TASK SET:
• a. Decide whether each statement agrees with the cord-cutting article. Answer yes or no, and quote the deciding words of the article for each.
(i) The FCC reports an average expanded basic cable package of 181 channels for $69.03 per month.
(ii) DirecTV Now's Go Big package offers all local stations in all markets.
(iii) Getting current season shows through Hulu costs an extra $6 to $12 per month.
• b. According to the cord-cutting article, which market research online community did Kris Arcand hold discussions with?
• c. Translate this sentence from the cord-cutting article into Spanish: "The perception that over-the-top (OTT) is cheaper is also an illusion."

OTT Won’t Replace Traditional TV — The Two Will Get Married And Have Babies
Recent headlines have covered cord cutting as if it is an inevitable trend, set to doom the TV industry as we know it. However, when we peel back the layers of the alarmist headlines, the argument doesn’t really hold: No streaming service yet offers all that consumers want, as my colleague Kris Arcand found in discussions with our ConsumerVoices market research online community (MROC).
One noteworthy comment from a ConsumerVoices member:
If the service is guaranteed to work, and would include everything that is on cable and dish I would consider it. I would rather stream everything because you can do it on more devices than regular cable. Streaming is usually more affordable than traditional cable. – Female, 35-44
In other words: “I want what I currently get from my TV provider, and I want to be able to watch on all my devices. Oh yeah, I’d like it to be cheaper, too.”
Not an attitude that spells doom for pay TV providers any time soon.
Let’s break it down. First, pretty much all cable and satellite have apps that allow you to watch on all your devices, though awareness and adoption may be lagging. The perception that over-the-top (OTT) is cheaper is also an illusion. The Federal Communications Commission (FCC) reports that the average expanded basic cable package includes 181 channels for $69.03 per month. The closest streaming offering is DirecTV Now’s Go Big package with “120+” channels for $70 per month, and they still don’t offer all local stations in all markets. OTT services like Sling TV or PlayStation Vue offer bundles in the $20 to $50 per month range, largely because their channel bundles are skinnier. But then the consumer will likely add other bundles of news, sports, or entertainment channels at $5 to $10 per month each to get their most-watched channels. And to get current season shows, they will need Hulu for another $6 to $12 per month. Even without Netflix or Amazon, the monthly bill is back in the $50 to $60 range. File that under subscription fatigue.
Not to mention consumers are wary that today’s lower costs are too good to be true, such as this ConsumerVoices member who predicts streaming “will get more expensive, with content spread across so many services that you can’t see what you want without subscribing.” Consumers have gotten wise to the trend of free subscriptions that suddenly start charging for worthwhile content or services, à la Evernote. Consumers are similarly wise to the fact that another competitor is likely just around the corner with another free, good enough option, impeding the surrender to payment.

GIVEN INFORMATION:
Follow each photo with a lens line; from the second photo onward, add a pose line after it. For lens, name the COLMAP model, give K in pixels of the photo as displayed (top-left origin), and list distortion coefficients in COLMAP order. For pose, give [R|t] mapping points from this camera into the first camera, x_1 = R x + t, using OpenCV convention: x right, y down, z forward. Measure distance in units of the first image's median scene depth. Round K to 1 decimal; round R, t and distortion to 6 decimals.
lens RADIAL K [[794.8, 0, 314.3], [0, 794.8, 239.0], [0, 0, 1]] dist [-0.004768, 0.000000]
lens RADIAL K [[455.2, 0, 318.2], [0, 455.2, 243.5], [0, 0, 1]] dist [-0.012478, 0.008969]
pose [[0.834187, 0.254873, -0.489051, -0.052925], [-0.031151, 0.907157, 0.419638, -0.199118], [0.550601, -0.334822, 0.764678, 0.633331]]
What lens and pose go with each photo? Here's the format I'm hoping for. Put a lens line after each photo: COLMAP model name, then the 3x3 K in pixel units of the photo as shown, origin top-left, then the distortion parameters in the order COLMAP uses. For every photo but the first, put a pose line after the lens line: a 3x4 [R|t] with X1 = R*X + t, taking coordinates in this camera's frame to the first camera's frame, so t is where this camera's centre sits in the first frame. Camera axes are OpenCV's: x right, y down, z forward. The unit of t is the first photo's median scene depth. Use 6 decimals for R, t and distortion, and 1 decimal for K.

--

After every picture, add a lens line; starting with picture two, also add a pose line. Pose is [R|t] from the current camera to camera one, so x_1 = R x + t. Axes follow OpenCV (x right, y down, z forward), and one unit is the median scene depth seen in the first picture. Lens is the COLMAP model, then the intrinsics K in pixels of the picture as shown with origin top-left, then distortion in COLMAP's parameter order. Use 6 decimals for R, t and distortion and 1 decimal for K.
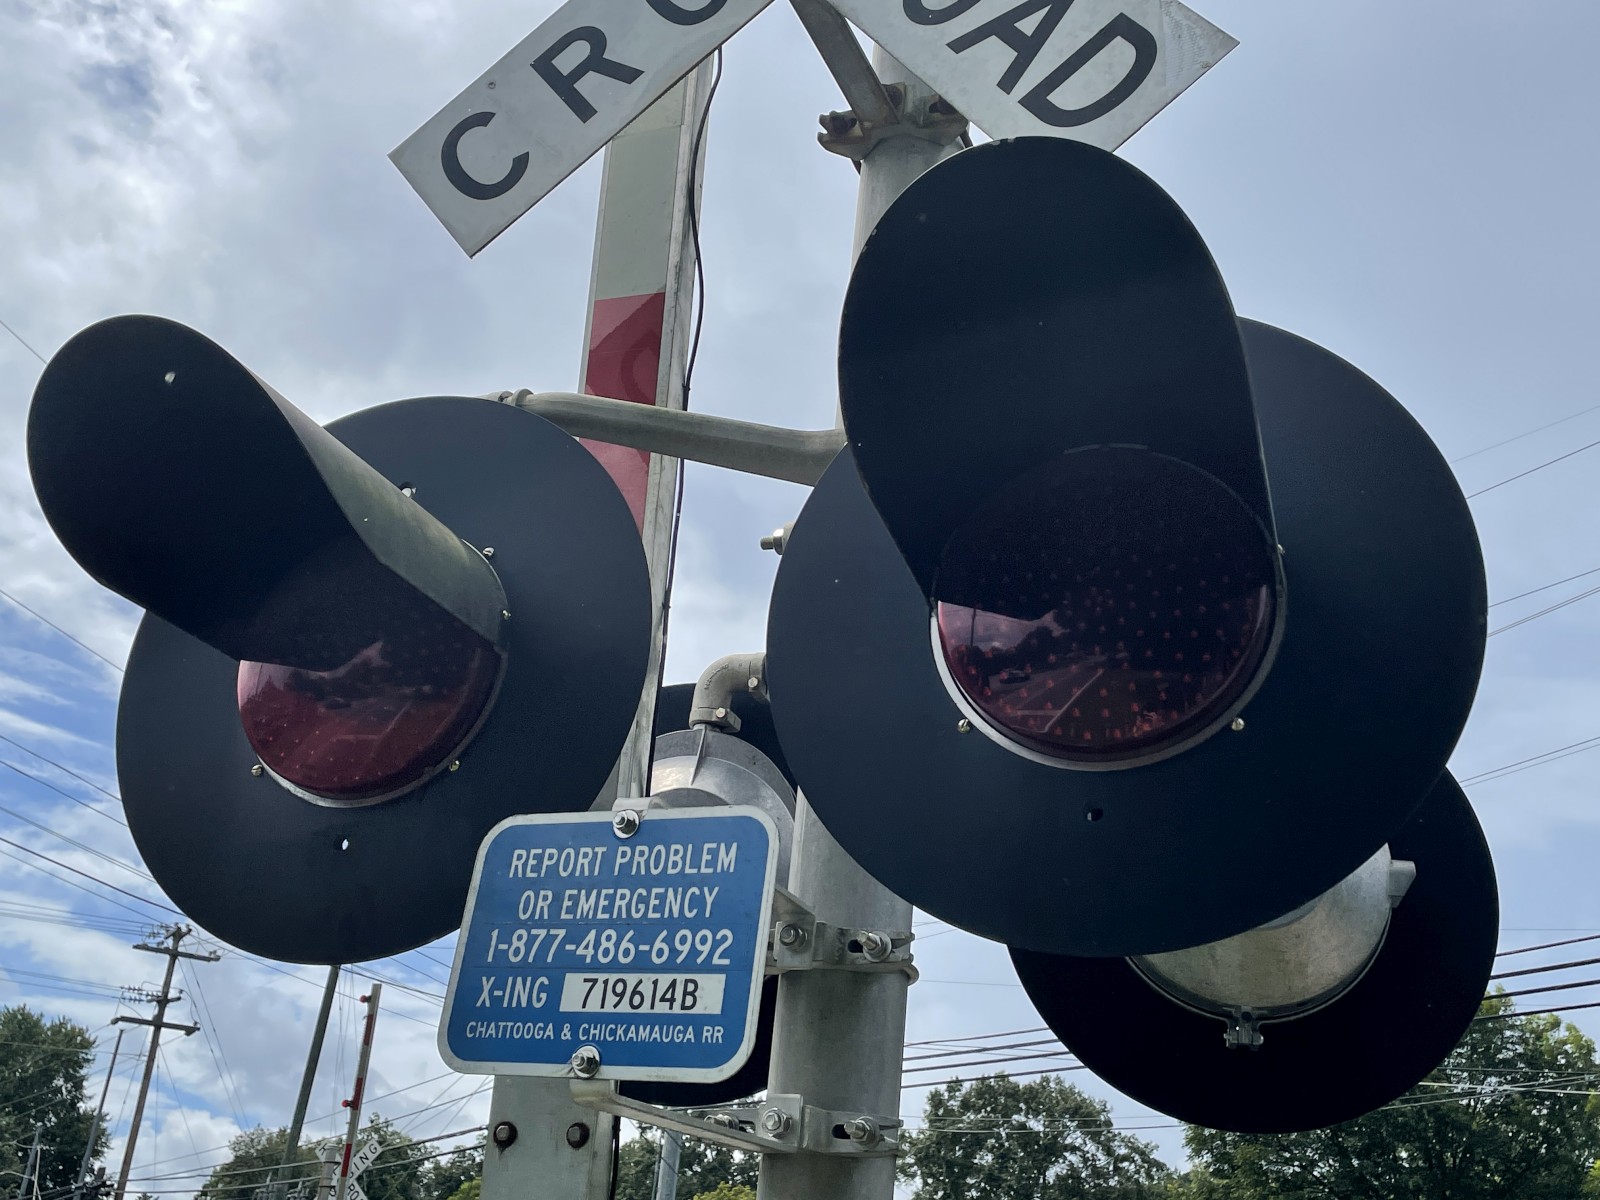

EXERCISE SOLUTIONS:
• a.
(i) Yes: "The Federal Communications Commission (FCC) reports that the average expanded basic cable package includes 181 channels for $69.03 per month."
(ii) No: "they still don’t offer all local stations in all markets."
(iii) Yes: "And to get current season shows, they will need Hulu for another $6 to $12 per month."

• b. The ConsumerVoices market research online community (MROC).

• c. La percepción de que el over-the-top (OTT) es más barato también es una ilusión.